* _Work instruction_
From the records below, transcribe exactly the lines that begin at the line with "thumb cmc: (146, 153)" and end at the line with "index pip: (178, 154)", both included.

* _Data extract_
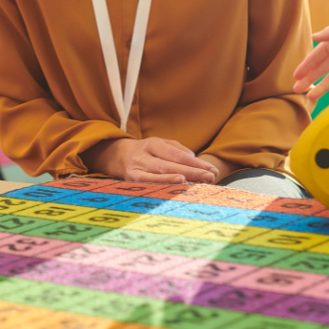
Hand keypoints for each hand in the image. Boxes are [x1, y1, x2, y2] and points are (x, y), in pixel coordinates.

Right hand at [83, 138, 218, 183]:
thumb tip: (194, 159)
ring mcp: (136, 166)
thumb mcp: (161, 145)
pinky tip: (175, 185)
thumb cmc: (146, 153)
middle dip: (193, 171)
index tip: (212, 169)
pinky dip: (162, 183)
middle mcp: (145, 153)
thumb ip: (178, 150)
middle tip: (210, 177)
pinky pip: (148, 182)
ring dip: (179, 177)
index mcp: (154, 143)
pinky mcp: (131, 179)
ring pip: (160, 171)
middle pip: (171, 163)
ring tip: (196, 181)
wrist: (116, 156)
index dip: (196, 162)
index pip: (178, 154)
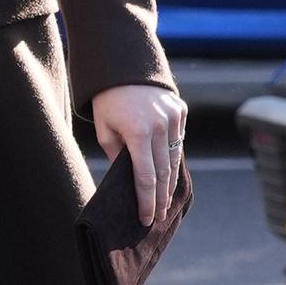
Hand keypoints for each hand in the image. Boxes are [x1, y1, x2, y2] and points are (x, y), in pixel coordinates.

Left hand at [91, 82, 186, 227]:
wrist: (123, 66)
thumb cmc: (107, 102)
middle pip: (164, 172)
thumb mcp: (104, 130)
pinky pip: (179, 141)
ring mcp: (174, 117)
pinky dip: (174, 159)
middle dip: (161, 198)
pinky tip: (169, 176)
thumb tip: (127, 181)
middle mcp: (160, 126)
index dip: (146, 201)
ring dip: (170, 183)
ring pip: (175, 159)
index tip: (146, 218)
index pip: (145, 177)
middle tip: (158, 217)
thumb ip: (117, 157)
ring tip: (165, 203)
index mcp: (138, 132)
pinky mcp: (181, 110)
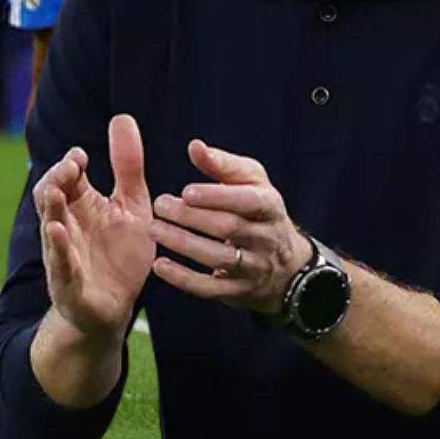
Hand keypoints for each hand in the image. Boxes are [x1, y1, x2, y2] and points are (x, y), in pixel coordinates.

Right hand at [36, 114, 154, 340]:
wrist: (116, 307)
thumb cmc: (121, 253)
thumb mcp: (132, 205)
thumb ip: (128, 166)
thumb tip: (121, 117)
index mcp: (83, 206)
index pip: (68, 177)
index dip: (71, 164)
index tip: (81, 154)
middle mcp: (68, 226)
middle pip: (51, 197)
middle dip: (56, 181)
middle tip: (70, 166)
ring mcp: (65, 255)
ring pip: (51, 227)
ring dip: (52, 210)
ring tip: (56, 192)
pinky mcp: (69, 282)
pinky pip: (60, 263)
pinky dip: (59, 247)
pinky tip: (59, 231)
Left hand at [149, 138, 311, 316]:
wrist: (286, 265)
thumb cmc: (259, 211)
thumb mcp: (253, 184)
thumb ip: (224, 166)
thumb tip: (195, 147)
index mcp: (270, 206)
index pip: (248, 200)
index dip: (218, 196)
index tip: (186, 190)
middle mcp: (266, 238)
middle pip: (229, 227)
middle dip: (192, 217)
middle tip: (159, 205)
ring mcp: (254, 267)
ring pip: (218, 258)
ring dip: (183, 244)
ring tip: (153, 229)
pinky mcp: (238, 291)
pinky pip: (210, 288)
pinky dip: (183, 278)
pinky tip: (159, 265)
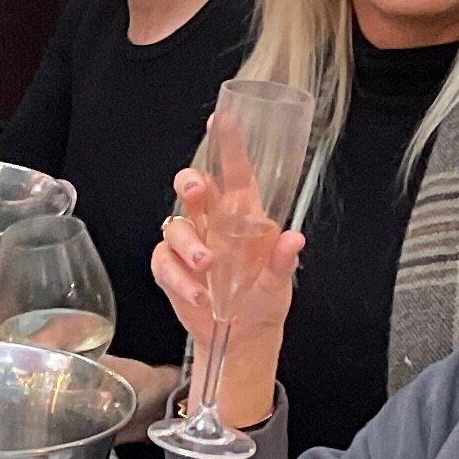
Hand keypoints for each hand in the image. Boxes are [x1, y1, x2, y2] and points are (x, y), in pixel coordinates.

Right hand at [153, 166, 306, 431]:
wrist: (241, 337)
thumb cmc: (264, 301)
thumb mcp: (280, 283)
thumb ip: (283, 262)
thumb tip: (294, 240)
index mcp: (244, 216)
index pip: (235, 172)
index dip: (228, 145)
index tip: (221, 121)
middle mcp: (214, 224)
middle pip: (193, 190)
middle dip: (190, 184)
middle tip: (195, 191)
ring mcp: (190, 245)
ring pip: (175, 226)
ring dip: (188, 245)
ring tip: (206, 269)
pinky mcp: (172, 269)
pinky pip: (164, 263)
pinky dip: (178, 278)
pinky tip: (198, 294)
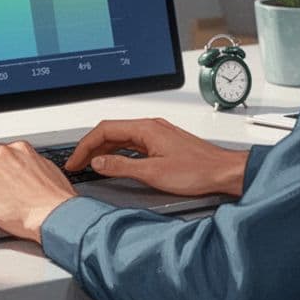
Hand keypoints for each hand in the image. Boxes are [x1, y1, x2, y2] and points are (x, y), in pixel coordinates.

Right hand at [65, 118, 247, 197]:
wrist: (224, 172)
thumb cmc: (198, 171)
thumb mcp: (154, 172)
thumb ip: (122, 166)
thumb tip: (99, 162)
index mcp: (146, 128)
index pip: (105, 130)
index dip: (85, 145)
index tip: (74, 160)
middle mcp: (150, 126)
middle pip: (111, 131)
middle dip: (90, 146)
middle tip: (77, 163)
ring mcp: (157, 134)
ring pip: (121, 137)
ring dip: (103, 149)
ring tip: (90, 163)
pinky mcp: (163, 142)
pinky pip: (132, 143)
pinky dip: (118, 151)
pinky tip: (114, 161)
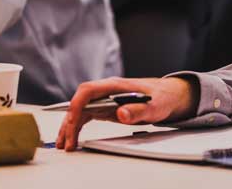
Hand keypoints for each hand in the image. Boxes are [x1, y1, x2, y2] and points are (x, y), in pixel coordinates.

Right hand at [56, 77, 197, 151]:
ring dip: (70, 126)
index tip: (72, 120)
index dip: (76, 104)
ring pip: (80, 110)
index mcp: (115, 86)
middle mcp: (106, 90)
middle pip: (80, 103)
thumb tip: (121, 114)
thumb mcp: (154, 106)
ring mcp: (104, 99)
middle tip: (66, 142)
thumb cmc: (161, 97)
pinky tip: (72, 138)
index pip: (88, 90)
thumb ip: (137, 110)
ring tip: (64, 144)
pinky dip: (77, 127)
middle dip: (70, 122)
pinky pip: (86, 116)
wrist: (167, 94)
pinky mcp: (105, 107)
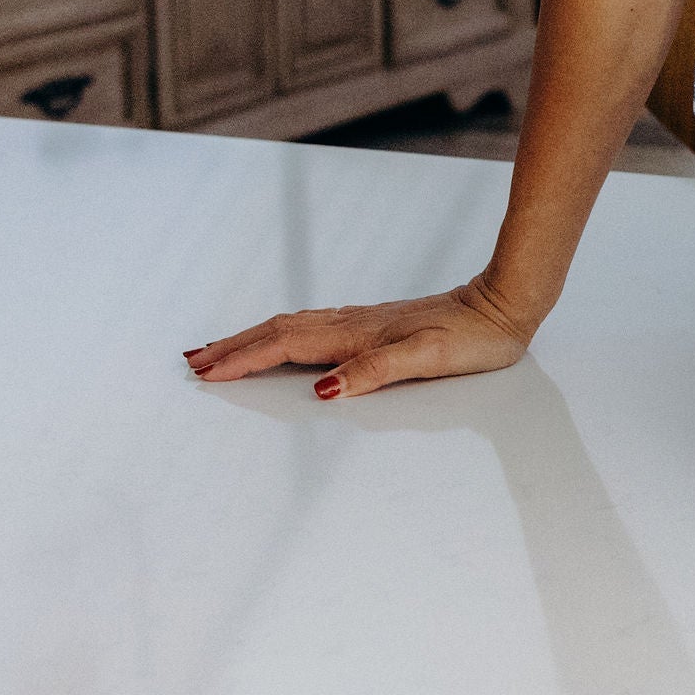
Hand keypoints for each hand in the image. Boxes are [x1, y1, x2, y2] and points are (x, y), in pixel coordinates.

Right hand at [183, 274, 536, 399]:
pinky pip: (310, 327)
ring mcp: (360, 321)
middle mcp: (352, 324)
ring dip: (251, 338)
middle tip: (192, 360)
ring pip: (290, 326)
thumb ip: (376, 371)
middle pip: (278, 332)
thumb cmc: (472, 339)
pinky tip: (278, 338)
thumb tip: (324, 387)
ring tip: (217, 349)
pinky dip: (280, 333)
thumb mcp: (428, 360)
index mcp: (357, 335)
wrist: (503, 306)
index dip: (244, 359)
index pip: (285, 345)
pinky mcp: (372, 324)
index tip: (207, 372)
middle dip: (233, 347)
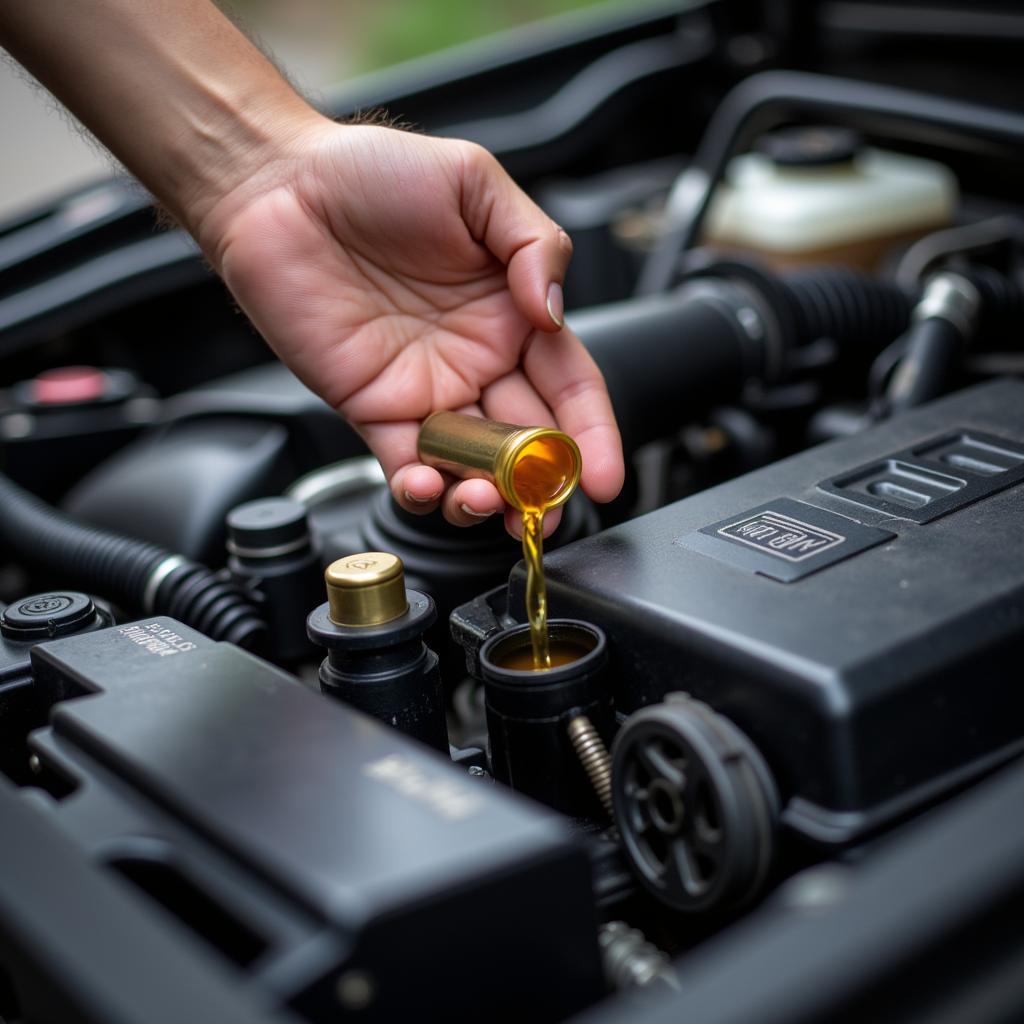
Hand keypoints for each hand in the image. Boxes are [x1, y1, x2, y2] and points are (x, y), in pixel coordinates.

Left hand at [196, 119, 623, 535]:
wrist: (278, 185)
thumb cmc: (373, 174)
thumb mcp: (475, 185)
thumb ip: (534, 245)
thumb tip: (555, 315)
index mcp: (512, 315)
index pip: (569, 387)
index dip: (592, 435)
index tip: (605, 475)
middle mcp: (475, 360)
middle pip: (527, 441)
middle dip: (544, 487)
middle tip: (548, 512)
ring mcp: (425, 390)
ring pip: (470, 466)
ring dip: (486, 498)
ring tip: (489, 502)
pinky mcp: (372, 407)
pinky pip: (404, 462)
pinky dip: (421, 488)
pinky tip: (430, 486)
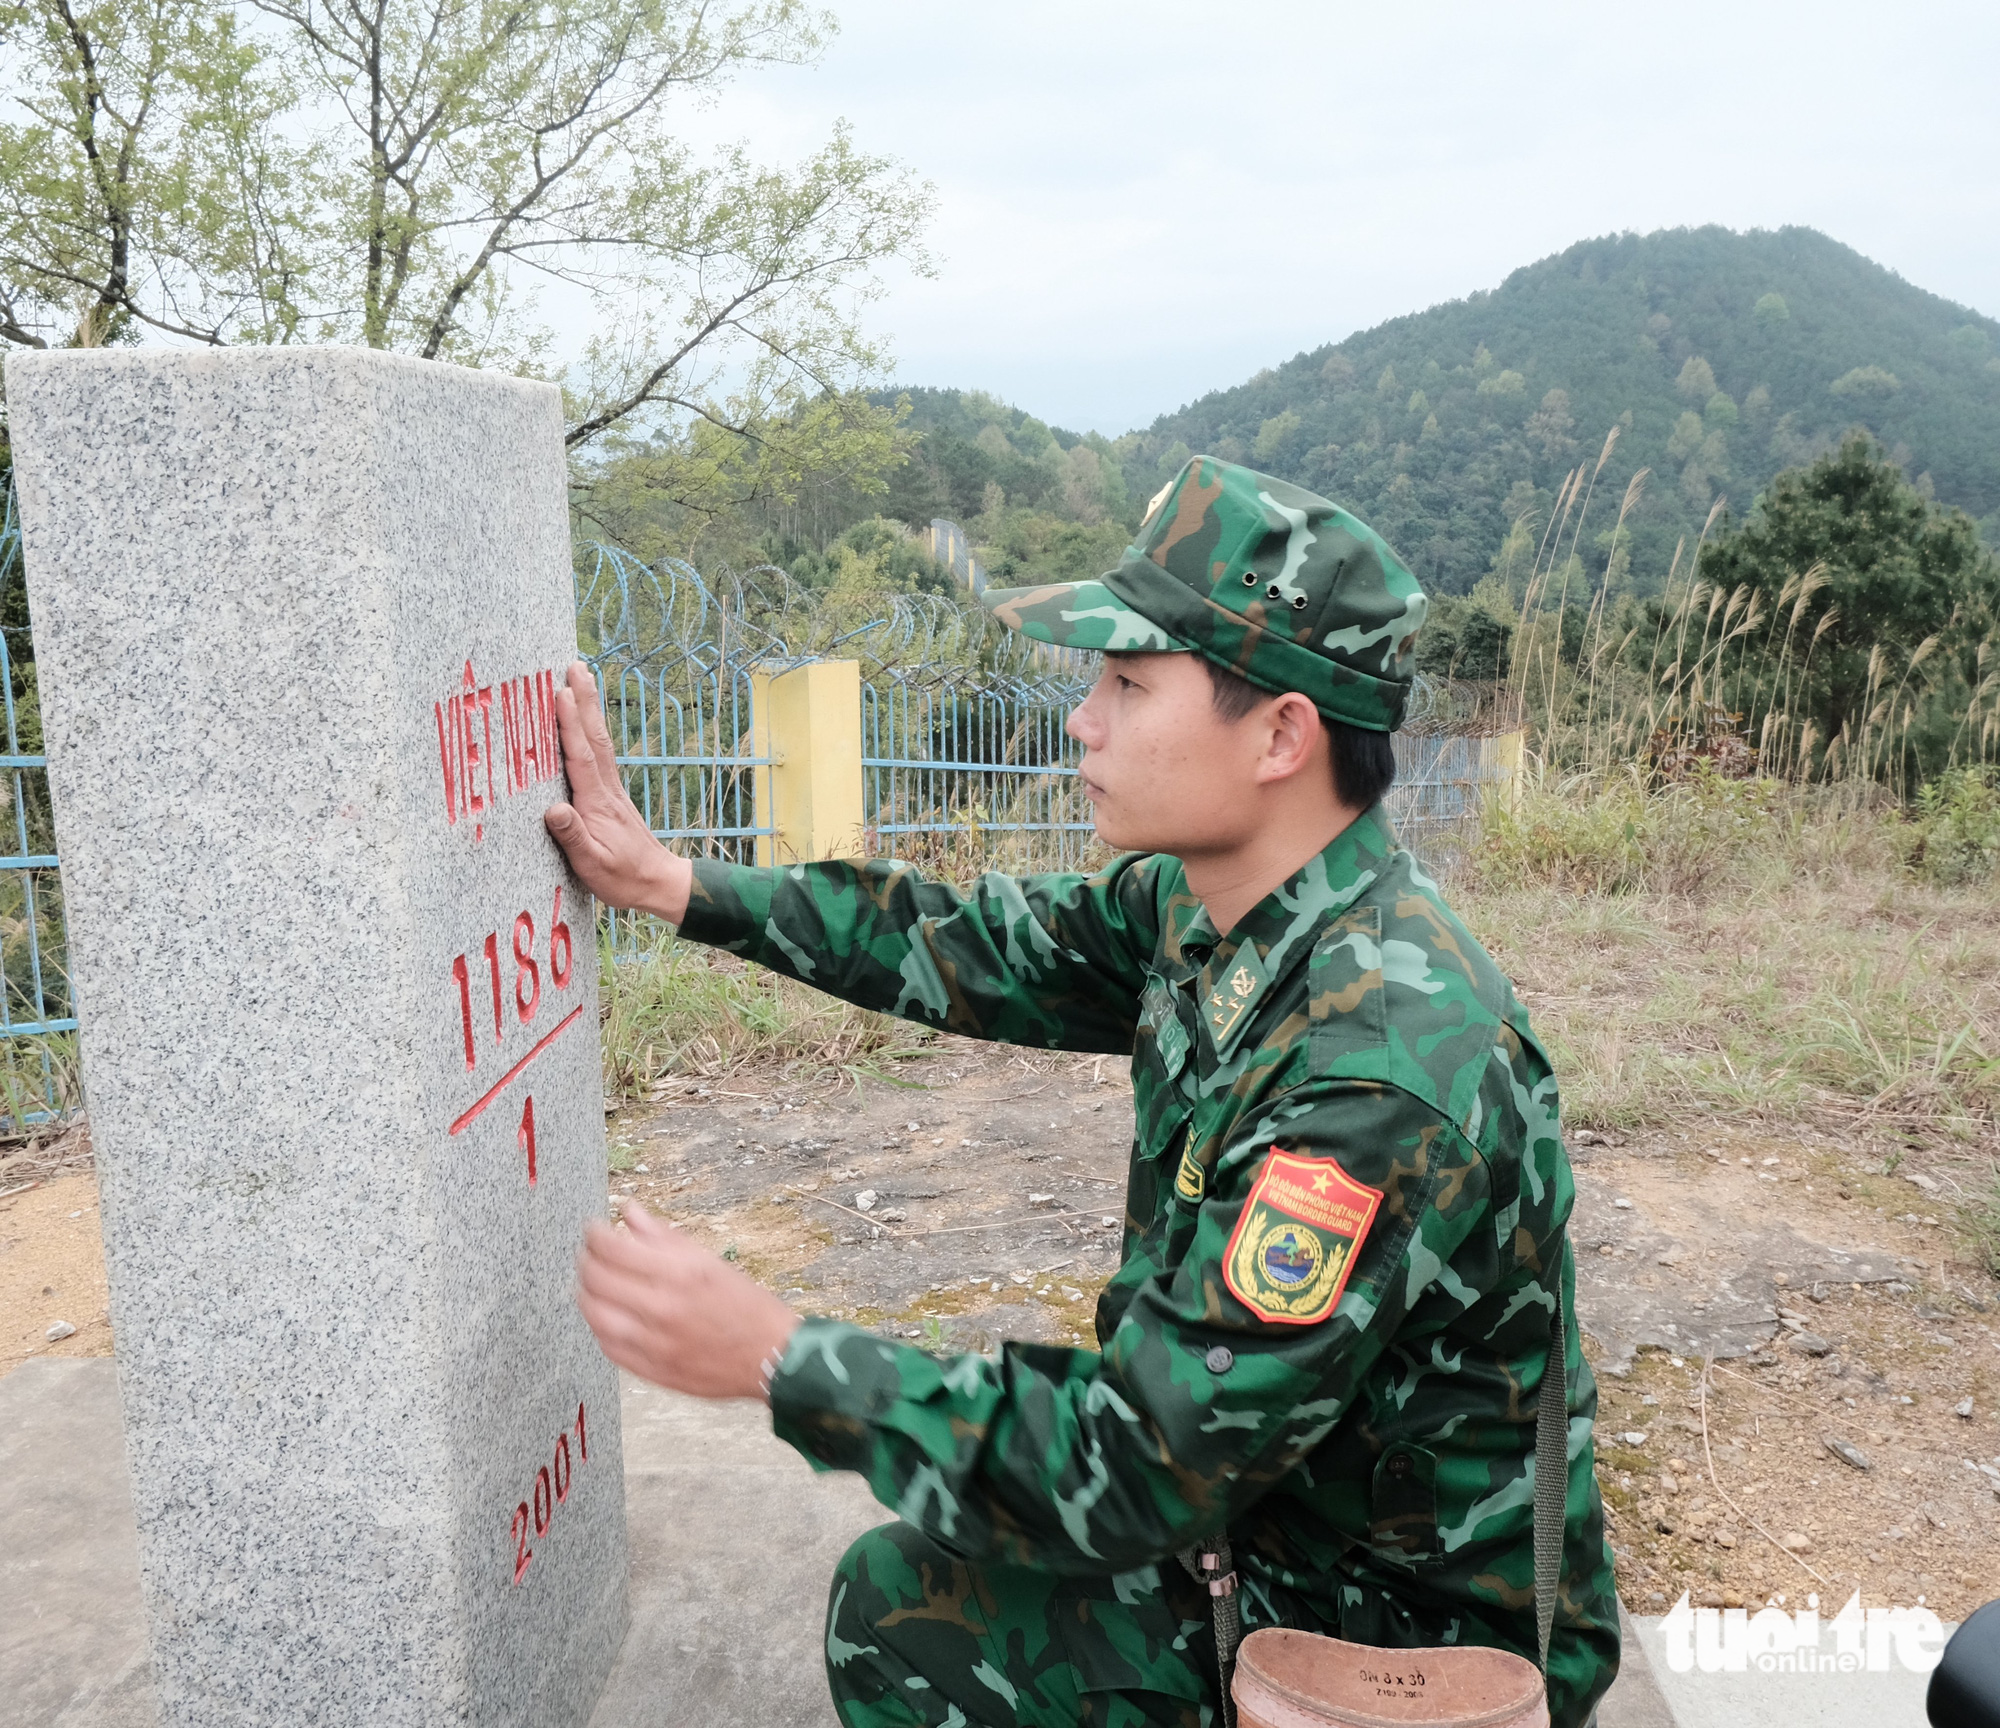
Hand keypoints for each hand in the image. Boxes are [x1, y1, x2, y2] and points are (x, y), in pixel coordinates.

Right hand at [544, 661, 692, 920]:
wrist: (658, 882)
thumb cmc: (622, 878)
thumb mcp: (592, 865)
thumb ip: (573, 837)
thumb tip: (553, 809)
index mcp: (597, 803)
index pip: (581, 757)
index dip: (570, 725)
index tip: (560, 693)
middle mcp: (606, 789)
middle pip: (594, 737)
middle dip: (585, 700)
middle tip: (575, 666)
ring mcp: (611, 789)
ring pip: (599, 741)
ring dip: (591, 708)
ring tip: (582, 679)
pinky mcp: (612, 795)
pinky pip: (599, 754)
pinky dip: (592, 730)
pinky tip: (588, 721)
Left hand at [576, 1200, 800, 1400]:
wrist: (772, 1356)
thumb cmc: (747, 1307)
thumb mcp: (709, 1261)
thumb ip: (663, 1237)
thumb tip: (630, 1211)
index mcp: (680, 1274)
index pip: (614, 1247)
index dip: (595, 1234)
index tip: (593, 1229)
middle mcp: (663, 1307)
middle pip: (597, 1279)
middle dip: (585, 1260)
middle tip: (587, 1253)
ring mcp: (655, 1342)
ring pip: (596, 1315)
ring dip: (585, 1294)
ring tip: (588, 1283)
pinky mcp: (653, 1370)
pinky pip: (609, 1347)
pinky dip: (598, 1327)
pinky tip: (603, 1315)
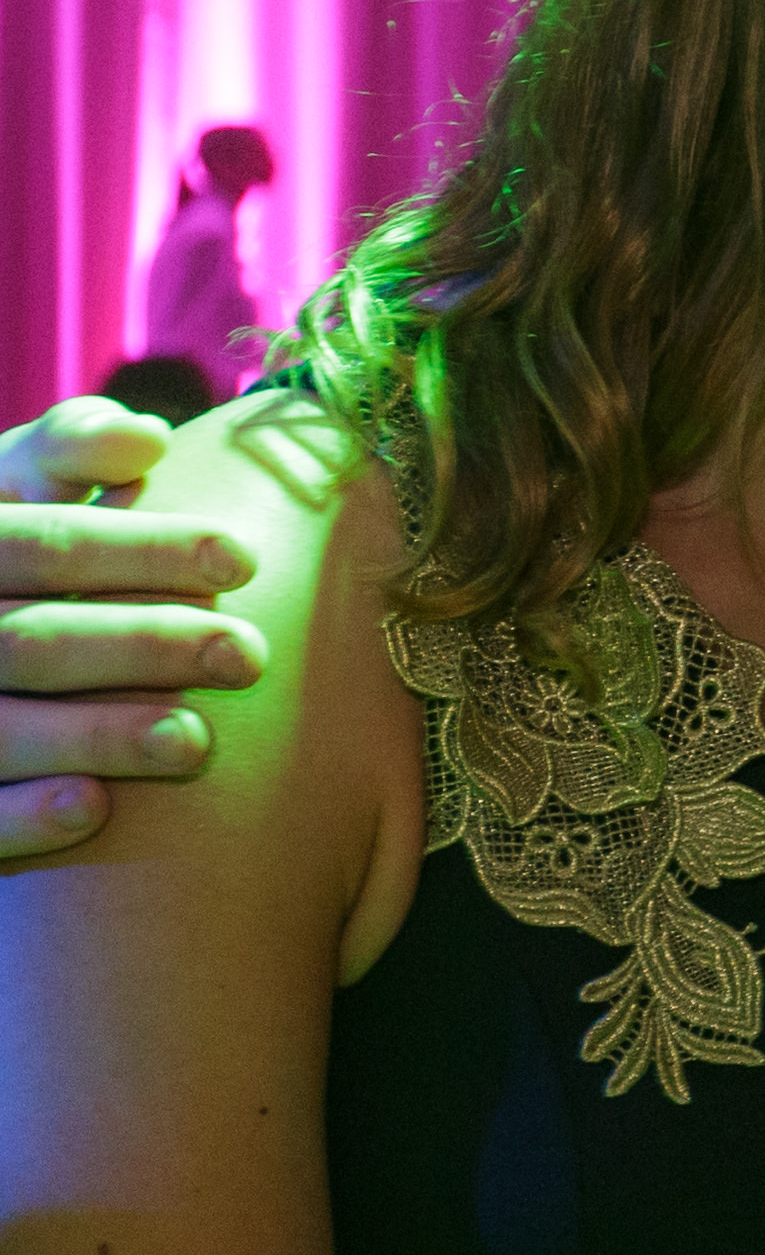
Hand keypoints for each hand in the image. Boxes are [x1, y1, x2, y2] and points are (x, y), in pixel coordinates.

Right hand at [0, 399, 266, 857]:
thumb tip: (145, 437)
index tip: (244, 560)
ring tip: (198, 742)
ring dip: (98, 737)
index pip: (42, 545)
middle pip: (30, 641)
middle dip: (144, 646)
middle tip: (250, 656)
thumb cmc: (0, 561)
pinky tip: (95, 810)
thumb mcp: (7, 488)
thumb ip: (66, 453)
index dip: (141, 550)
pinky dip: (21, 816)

* _Response to the task_
thumb cmc: (146, 153)
middle dip: (193, 171)
index tip: (212, 169)
pinky dip: (162, 183)
middle mcp: (145, 153)
thumb ip: (178, 150)
middle tip: (210, 177)
pinky pip: (148, 182)
ring dip: (179, 177)
index mcp: (154, 143)
pinky mcp: (131, 179)
ring pip: (160, 171)
middle pip: (171, 163)
ring tip: (196, 181)
wrist: (116, 156)
index dip: (196, 162)
index pip: (178, 154)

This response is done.